**REQUIRED WORK**
Reproduce the rows below verbatim, from the first line through the line containing "0: (384, 314)".

**LISTED RECORDS**
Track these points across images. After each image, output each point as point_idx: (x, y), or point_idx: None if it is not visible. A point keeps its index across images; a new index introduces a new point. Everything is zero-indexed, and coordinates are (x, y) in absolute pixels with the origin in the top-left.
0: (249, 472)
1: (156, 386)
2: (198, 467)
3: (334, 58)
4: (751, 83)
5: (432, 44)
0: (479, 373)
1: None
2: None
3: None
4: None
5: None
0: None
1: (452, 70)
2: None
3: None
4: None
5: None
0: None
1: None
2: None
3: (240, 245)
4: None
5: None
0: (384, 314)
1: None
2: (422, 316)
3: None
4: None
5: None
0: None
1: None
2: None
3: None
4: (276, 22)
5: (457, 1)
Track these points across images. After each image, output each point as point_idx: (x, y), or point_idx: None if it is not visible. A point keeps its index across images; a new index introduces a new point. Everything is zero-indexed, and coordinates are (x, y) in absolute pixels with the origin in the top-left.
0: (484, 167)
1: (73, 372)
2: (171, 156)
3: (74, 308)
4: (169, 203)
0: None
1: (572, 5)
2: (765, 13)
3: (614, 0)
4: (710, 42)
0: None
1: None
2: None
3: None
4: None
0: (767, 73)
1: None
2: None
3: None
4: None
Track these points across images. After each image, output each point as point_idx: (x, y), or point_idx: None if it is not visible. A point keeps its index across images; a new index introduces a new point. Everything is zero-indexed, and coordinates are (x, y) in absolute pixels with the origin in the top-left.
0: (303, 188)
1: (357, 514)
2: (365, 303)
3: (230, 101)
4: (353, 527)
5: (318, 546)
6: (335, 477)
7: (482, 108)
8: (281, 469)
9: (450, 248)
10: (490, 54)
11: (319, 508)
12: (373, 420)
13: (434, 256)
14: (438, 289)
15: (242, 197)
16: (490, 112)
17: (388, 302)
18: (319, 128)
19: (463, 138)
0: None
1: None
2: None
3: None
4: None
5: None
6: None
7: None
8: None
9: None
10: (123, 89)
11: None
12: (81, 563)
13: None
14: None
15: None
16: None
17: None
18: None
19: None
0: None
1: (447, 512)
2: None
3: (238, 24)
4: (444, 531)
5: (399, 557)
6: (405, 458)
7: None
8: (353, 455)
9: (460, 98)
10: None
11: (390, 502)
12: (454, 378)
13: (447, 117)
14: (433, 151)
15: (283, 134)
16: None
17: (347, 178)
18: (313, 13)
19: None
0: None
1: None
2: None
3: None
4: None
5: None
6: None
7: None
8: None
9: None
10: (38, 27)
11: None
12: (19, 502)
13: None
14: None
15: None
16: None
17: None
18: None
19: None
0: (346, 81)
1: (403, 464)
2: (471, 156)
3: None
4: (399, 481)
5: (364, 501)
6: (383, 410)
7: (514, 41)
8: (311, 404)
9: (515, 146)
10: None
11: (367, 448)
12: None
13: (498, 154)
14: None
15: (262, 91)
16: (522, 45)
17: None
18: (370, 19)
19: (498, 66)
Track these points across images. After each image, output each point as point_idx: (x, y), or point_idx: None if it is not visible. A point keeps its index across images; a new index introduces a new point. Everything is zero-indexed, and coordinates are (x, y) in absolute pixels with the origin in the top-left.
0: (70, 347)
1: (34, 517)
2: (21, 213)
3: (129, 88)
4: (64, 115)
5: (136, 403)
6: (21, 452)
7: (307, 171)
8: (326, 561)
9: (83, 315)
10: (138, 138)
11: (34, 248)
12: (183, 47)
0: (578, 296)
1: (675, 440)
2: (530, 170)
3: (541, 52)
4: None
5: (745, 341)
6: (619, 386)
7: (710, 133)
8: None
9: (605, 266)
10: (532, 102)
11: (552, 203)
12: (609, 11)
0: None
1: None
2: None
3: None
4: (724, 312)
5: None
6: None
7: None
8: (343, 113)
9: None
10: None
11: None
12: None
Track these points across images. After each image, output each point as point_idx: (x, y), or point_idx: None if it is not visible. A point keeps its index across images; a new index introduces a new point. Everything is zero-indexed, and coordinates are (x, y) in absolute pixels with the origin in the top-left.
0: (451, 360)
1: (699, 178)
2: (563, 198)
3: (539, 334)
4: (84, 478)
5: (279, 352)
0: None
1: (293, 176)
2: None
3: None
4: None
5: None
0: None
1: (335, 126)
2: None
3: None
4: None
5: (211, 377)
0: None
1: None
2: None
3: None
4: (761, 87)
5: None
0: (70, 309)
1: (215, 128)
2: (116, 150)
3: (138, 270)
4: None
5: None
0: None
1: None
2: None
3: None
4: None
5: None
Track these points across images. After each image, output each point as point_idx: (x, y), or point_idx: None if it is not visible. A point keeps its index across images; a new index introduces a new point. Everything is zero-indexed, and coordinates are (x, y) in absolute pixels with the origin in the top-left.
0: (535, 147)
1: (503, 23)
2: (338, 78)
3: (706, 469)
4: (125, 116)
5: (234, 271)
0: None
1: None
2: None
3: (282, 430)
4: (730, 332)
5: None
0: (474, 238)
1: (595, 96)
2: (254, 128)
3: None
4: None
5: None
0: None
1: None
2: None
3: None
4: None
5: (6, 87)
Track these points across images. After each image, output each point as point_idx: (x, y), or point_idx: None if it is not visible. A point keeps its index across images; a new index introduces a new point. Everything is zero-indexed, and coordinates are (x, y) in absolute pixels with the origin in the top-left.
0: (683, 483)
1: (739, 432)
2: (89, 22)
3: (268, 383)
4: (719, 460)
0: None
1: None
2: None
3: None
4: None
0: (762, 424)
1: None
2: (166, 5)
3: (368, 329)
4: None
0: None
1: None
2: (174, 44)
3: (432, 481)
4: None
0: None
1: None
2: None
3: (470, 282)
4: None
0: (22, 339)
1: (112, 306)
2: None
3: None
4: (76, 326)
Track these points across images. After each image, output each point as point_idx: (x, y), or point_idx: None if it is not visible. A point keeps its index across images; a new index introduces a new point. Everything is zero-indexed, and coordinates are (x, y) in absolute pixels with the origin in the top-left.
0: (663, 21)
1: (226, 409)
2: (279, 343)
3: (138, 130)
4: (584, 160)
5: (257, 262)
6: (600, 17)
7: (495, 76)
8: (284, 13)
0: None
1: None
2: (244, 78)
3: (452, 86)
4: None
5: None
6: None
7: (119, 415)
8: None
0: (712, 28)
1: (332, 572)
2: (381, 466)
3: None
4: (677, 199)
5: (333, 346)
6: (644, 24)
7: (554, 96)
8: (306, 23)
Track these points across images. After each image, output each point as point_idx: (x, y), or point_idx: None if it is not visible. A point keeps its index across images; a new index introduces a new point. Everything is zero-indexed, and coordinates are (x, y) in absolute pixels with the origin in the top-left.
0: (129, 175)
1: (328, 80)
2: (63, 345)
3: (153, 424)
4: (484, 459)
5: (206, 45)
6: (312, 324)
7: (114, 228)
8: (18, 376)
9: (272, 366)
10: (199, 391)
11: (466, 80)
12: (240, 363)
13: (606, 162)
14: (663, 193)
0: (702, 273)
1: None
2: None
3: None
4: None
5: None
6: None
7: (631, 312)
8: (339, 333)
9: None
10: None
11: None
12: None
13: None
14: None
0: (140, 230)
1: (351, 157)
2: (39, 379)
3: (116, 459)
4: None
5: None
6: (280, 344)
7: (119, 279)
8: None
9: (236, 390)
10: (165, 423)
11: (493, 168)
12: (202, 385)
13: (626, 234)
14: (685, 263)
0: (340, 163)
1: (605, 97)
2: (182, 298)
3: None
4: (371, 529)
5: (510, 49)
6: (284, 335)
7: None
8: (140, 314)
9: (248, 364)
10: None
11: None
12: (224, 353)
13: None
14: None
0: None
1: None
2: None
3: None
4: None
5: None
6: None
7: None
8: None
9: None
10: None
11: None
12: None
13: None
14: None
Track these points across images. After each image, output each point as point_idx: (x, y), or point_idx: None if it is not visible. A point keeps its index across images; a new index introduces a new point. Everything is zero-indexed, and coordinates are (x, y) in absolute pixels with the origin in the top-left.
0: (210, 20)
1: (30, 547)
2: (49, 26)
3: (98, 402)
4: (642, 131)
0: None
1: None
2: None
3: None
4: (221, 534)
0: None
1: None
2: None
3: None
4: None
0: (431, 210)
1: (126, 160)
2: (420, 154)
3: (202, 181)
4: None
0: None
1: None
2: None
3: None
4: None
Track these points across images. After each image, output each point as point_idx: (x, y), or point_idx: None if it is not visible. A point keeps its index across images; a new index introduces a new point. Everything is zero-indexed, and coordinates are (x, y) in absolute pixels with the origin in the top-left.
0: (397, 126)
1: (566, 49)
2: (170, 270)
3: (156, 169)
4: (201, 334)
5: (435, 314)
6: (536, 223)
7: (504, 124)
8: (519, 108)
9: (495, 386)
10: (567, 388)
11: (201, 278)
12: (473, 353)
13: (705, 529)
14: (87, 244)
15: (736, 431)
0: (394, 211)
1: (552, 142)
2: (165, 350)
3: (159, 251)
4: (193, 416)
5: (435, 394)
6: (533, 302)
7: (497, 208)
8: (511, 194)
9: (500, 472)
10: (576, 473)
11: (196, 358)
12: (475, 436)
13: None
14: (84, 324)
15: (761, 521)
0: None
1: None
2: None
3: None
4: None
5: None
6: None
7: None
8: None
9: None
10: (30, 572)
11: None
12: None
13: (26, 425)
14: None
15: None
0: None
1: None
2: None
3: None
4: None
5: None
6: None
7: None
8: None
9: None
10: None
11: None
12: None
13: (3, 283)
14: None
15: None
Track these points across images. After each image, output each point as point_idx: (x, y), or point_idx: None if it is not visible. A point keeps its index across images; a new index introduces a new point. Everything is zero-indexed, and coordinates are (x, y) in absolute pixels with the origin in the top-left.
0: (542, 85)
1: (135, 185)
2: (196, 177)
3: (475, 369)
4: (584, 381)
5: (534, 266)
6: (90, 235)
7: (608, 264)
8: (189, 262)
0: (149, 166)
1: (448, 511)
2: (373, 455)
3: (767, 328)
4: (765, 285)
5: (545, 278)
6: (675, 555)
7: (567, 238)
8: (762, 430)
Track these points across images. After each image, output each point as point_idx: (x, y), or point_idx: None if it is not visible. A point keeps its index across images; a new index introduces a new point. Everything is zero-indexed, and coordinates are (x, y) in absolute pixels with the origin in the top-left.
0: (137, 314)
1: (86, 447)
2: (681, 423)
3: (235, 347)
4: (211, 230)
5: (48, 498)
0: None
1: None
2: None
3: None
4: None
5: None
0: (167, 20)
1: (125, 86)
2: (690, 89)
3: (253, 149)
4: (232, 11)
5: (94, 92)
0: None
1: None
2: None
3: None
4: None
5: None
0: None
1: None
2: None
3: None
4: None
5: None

**SOLUTION**
Track these points across images. After each image, output each point as point_idx: (x, y), or point_idx: None if it is not visible. A point keeps its index across images; a new index introduces a new point. Everything is zero-indexed, and coordinates are (x, y) in absolute pixels with the origin in the top-left.
0: (249, 472)
1: (156, 386)
2: (198, 467)
3: (334, 58)
4: (751, 83)
5: (432, 44)
0: (479, 373)
1: None
2: None
3: None
4: None
5: None
0: None
1: (452, 70)
2: None
3: None
4: None
5: None
0: None
1: None
2: None
3: (240, 245)
4: None
5: None
0: (384, 314)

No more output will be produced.